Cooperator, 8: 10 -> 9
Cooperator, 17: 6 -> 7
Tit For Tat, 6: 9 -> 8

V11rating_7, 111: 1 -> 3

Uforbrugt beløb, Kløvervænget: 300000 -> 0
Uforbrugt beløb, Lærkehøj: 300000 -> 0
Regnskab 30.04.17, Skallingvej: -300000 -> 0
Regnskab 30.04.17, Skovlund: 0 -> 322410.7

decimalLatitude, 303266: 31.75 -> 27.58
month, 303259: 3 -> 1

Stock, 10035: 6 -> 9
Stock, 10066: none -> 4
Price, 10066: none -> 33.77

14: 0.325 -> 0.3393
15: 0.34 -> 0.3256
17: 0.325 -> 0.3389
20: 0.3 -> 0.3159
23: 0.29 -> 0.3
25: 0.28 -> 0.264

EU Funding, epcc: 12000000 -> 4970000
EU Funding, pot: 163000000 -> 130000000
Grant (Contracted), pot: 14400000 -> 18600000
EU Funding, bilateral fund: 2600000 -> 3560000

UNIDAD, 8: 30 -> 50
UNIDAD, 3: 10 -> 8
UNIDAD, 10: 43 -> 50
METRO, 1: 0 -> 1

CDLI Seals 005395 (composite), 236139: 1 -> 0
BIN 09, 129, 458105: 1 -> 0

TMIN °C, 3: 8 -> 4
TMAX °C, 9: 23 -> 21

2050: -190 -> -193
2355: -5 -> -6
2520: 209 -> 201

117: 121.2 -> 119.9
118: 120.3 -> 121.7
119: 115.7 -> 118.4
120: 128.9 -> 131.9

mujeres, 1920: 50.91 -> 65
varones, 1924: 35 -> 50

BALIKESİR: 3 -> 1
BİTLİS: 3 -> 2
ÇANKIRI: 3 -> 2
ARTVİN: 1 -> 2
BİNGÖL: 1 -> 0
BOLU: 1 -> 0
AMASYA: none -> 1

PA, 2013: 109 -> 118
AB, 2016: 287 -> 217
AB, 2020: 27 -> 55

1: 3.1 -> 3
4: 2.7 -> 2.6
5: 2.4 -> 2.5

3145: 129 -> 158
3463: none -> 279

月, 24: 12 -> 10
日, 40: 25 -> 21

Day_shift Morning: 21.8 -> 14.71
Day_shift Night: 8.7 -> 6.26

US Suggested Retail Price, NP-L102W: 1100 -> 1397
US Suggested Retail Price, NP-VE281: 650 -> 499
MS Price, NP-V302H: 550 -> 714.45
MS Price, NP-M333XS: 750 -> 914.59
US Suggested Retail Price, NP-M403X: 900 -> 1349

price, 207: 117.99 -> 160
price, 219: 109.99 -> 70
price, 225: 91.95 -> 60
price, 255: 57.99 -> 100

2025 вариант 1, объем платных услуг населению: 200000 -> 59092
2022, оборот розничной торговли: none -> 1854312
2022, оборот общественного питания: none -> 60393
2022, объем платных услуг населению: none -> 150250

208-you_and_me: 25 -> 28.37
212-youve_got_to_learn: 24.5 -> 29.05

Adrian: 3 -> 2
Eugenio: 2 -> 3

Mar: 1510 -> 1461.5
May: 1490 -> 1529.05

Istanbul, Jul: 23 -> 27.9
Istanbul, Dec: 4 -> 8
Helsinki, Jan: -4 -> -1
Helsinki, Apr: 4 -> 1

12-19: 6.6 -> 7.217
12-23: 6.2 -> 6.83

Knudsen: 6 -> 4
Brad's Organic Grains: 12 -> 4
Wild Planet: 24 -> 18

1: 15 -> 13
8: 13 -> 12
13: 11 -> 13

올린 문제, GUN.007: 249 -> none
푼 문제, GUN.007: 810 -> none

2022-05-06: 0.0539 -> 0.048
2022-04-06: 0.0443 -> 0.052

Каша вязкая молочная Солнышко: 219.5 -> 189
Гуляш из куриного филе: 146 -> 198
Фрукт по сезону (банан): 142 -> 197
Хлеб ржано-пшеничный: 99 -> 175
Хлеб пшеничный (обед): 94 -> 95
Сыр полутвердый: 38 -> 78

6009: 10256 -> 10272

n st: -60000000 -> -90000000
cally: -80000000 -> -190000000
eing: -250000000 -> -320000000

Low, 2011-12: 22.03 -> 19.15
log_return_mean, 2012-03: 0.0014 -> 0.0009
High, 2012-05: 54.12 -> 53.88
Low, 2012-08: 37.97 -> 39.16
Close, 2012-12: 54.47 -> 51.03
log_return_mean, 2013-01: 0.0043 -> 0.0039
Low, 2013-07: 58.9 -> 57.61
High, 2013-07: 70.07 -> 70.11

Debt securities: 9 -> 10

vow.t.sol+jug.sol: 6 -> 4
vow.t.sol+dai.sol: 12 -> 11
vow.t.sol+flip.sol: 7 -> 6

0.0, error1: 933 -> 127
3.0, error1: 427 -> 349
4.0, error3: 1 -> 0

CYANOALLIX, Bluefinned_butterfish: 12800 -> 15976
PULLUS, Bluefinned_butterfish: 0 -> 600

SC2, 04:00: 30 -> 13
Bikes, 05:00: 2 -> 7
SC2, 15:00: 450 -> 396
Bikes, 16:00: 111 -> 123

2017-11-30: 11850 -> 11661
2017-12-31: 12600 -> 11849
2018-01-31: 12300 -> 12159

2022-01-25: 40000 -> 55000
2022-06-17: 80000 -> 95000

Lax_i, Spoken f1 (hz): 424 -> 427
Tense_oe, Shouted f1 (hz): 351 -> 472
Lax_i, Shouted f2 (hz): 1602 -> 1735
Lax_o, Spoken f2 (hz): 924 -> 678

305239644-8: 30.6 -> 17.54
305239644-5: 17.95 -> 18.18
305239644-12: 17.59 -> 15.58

══════

## TASK DETAILS
Retype the records above, but only those lines that fall between the line containing "208-you_and_me: 25 -> 28.37" and the line containing "푼 문제, GUN.007: 810 -> none", with both of those lines included, exactly as written.

## EXERCISE SOLUTION
208-you_and_me: 25 -> 28.37
212-youve_got_to_learn: 24.5 -> 29.05

Adrian: 3 -> 2
Eugenio: 2 -> 3

Mar: 1510 -> 1461.5
May: 1490 -> 1529.05

Istanbul, Jul: 23 -> 27.9
Istanbul, Dec: 4 -> 8
Helsinki, Jan: -4 -> -1
Helsinki, Apr: 4 -> 1

12-19: 6.6 -> 7.217
12-23: 6.2 -> 6.83

Knudsen: 6 -> 4
Brad's Organic Grains: 12 -> 4
Wild Planet: 24 -> 18

1: 15 -> 13
8: 13 -> 12
13: 11 -> 13

올린 문제, GUN.007: 249 -> none
푼 문제, GUN.007: 810 -> none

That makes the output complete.